* Records supplied:

--- START ---

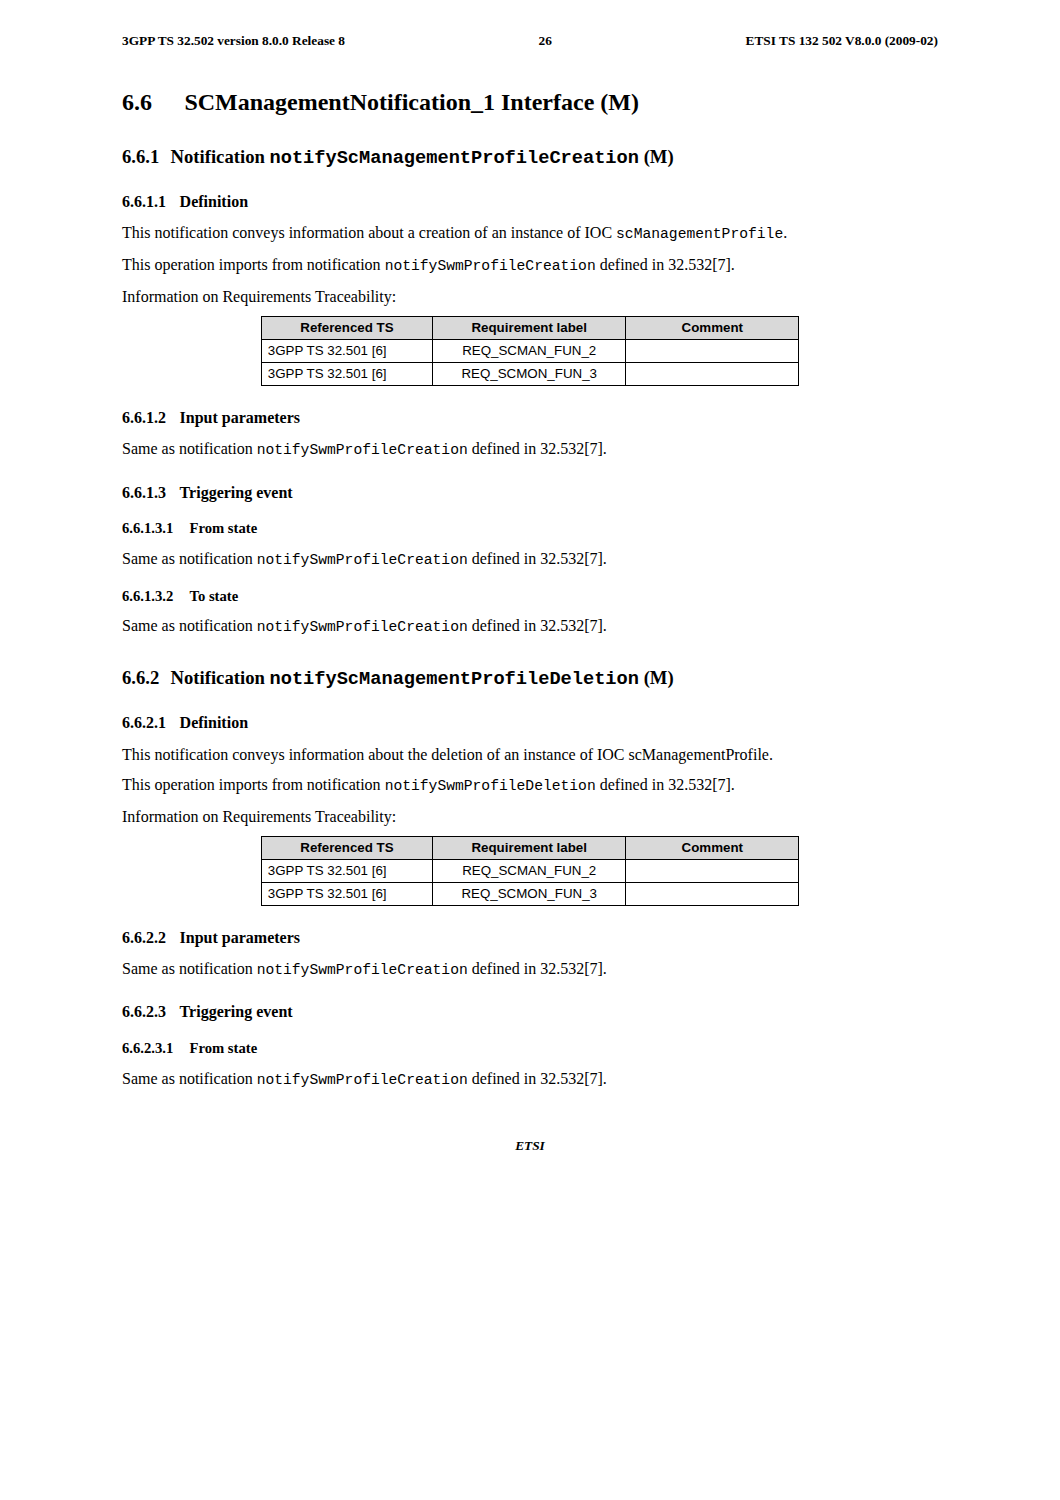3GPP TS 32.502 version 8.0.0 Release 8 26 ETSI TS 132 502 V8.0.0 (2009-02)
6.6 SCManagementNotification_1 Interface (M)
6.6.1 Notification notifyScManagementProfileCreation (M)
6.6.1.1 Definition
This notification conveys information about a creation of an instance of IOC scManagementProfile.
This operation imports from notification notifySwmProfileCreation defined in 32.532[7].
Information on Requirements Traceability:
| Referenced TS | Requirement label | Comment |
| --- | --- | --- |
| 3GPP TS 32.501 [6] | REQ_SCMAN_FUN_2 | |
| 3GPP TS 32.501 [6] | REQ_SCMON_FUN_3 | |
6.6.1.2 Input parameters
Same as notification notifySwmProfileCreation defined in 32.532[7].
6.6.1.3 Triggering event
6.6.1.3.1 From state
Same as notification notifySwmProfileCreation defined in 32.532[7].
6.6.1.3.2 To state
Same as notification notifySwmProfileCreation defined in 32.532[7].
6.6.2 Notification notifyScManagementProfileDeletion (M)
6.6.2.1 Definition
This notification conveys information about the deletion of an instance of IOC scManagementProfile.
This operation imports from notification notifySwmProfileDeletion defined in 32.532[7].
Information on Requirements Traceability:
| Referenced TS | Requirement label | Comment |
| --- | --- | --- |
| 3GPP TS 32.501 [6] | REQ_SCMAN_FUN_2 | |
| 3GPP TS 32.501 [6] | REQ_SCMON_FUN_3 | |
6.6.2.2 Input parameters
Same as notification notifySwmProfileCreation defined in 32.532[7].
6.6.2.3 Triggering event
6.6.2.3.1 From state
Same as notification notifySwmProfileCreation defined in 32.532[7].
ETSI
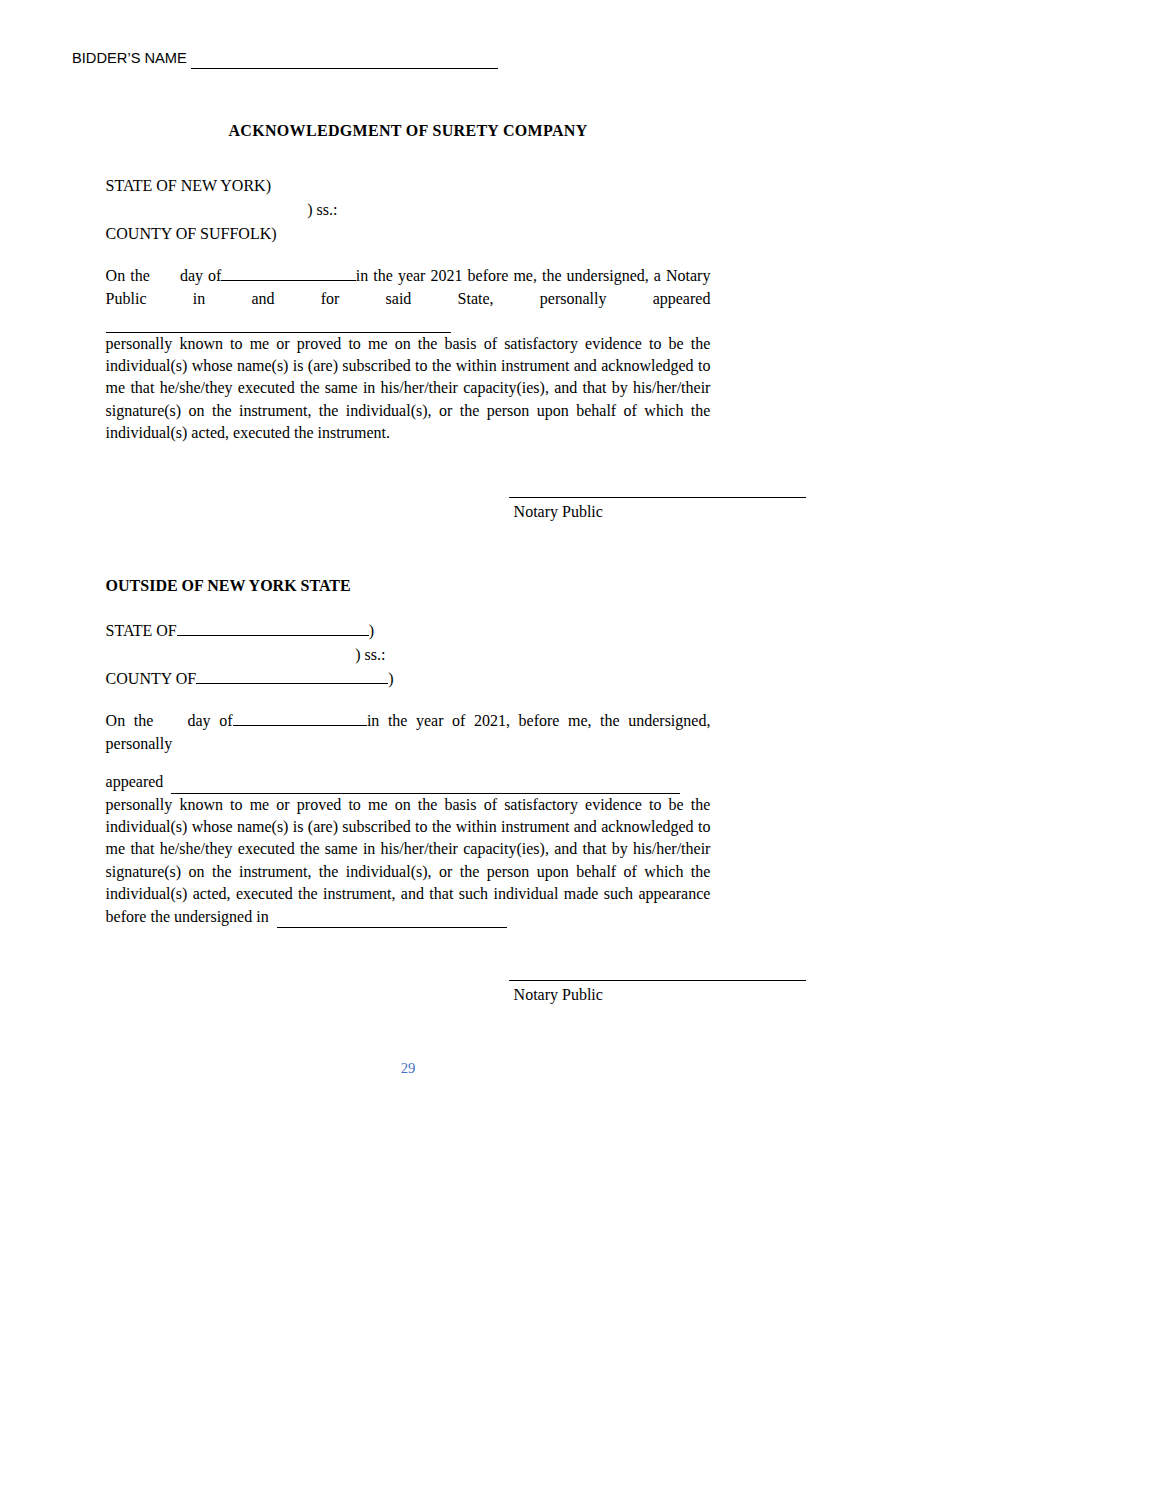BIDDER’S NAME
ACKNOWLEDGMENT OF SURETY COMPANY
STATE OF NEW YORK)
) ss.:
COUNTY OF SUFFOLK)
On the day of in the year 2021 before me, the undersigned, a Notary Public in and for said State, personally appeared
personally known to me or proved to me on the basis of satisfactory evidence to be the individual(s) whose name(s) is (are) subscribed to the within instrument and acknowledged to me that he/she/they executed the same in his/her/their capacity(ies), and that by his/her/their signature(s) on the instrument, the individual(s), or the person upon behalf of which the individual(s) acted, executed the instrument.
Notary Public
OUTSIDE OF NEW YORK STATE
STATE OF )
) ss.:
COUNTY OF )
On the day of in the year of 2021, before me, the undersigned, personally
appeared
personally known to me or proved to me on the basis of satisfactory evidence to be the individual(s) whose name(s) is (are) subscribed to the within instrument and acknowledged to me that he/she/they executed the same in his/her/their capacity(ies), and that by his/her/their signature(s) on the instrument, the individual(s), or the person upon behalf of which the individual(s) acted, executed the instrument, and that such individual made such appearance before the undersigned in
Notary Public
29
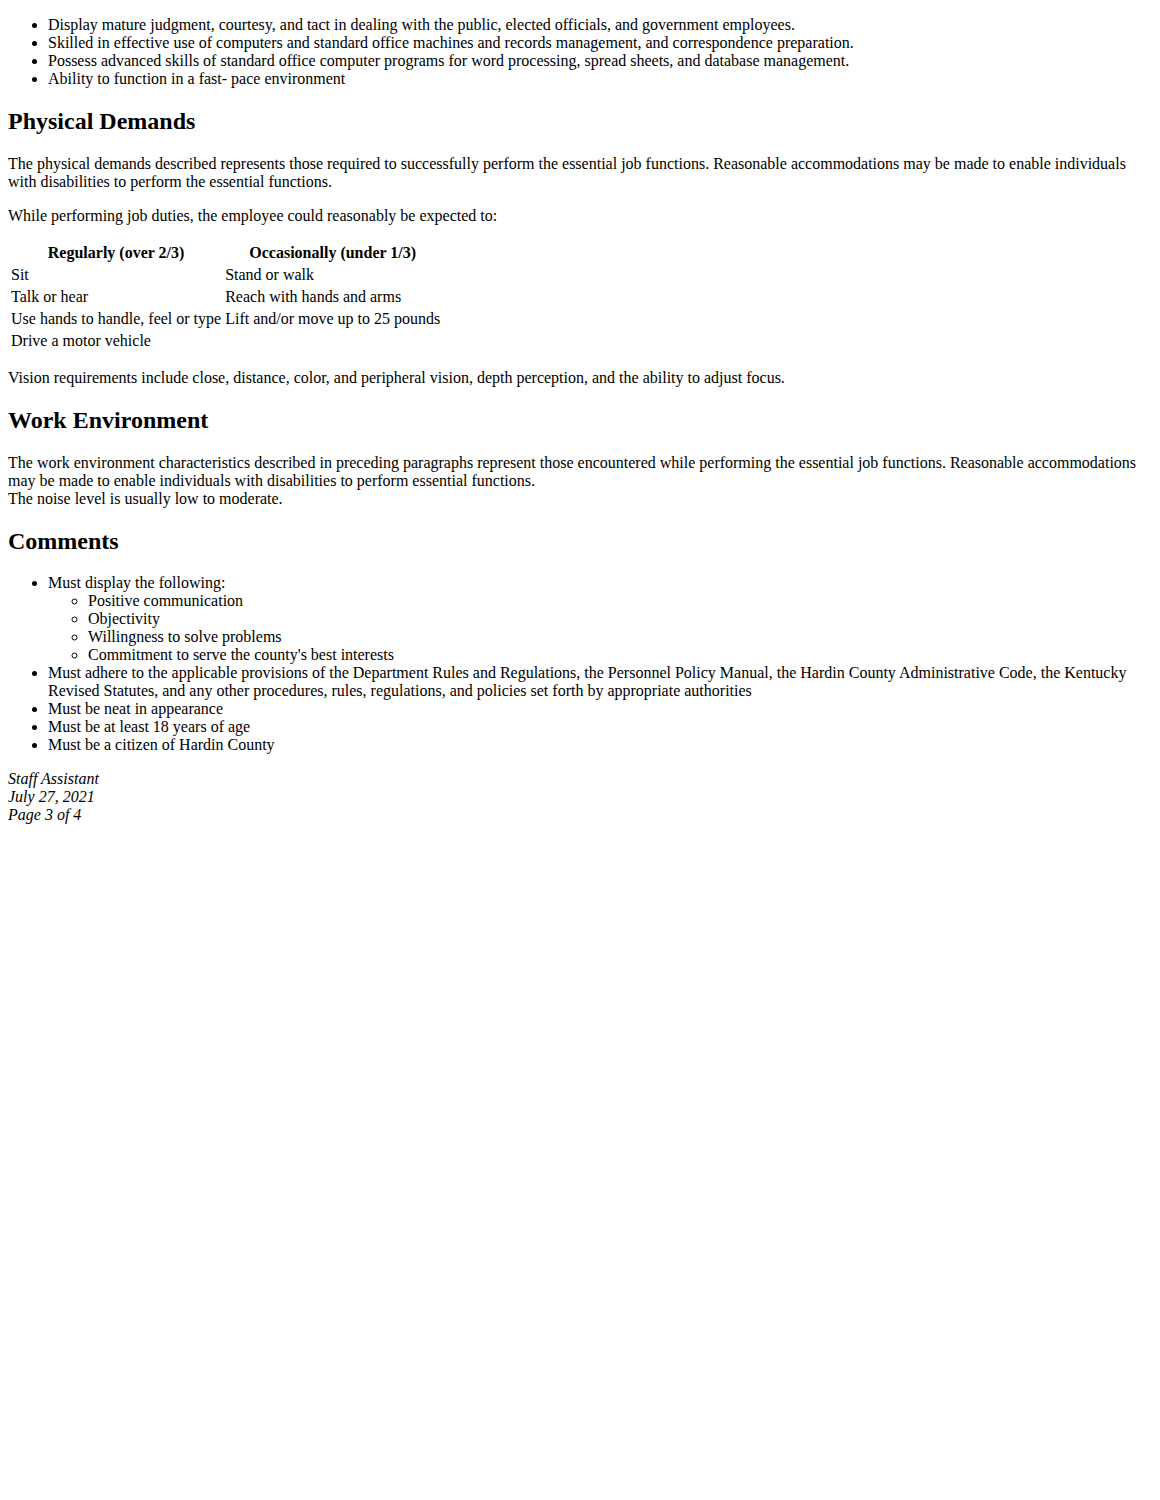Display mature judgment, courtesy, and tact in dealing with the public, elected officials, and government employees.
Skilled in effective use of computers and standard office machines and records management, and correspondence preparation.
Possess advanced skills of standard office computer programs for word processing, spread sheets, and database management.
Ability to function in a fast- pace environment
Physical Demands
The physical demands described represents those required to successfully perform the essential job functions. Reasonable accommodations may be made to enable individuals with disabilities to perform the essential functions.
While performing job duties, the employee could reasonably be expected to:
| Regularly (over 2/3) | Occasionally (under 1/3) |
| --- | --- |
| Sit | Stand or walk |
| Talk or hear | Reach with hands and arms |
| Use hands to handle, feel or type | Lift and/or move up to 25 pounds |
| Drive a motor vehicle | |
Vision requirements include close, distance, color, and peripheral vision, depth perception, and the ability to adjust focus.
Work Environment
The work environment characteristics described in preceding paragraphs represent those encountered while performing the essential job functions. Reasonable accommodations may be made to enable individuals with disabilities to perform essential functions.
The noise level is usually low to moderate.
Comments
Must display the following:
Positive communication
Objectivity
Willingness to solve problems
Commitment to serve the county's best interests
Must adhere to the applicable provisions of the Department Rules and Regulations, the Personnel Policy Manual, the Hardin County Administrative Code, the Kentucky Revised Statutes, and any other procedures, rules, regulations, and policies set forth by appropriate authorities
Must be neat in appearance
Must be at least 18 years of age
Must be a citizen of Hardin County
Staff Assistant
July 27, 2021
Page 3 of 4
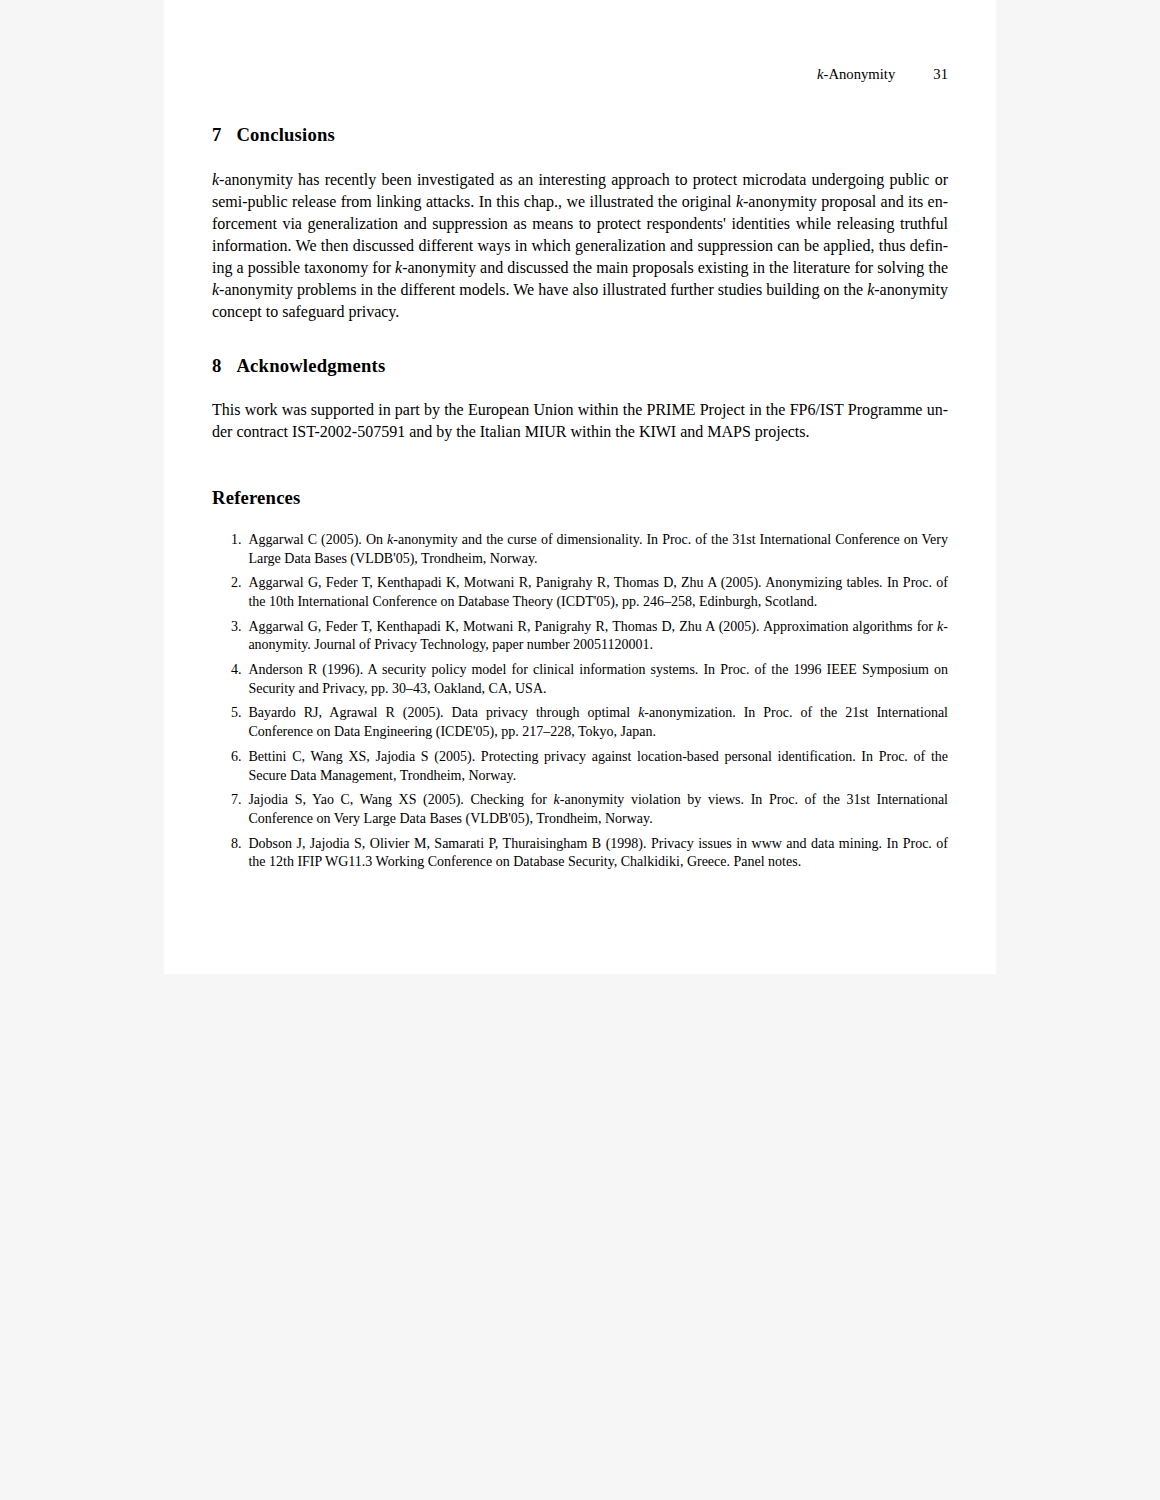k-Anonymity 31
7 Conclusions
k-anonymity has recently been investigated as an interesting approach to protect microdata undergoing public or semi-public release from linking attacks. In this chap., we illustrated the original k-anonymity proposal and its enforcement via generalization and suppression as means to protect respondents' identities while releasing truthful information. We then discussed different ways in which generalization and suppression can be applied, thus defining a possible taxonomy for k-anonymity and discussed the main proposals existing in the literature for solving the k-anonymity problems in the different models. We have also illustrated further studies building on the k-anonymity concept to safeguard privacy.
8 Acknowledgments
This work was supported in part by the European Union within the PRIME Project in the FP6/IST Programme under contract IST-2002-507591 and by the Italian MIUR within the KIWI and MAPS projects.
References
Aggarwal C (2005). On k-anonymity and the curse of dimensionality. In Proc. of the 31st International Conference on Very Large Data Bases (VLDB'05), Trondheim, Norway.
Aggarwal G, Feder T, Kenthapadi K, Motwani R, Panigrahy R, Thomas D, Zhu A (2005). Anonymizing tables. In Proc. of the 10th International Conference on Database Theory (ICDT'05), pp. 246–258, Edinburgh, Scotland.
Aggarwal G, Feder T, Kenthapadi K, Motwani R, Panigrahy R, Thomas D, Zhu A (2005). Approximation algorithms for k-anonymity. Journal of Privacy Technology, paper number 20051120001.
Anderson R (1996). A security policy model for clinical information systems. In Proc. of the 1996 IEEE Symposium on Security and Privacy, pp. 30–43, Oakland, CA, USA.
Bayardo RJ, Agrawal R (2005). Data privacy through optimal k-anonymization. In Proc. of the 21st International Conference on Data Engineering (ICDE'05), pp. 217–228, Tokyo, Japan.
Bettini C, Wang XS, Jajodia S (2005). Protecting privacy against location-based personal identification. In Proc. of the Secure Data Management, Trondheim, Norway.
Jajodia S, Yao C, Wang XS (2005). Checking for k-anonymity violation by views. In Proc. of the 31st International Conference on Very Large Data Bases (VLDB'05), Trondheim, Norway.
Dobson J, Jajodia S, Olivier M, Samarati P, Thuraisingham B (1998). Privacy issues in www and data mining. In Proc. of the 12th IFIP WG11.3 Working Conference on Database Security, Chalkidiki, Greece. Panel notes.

--- END ---

* Exercise aim: Your reply should be the lines of the records from the start through the line with "from notification notifySwmProfileCreation defined in 32.532[7].", copied word for word, pictures omitted.

* Expected answer:
3GPP TS 32.502 version 8.0.0 Release 8 26 ETSI TS 132 502 V8.0.0 (2009-02)
6.6 SCManagementNotification_1 Interface (M)
6.6.1 Notification notifyScManagementProfileCreation (M)
6.6.1.1 Definition
This notification conveys information about a creation of an instance of IOC scManagementProfile.
This operation imports from notification notifySwmProfileCreation defined in 32.532[7].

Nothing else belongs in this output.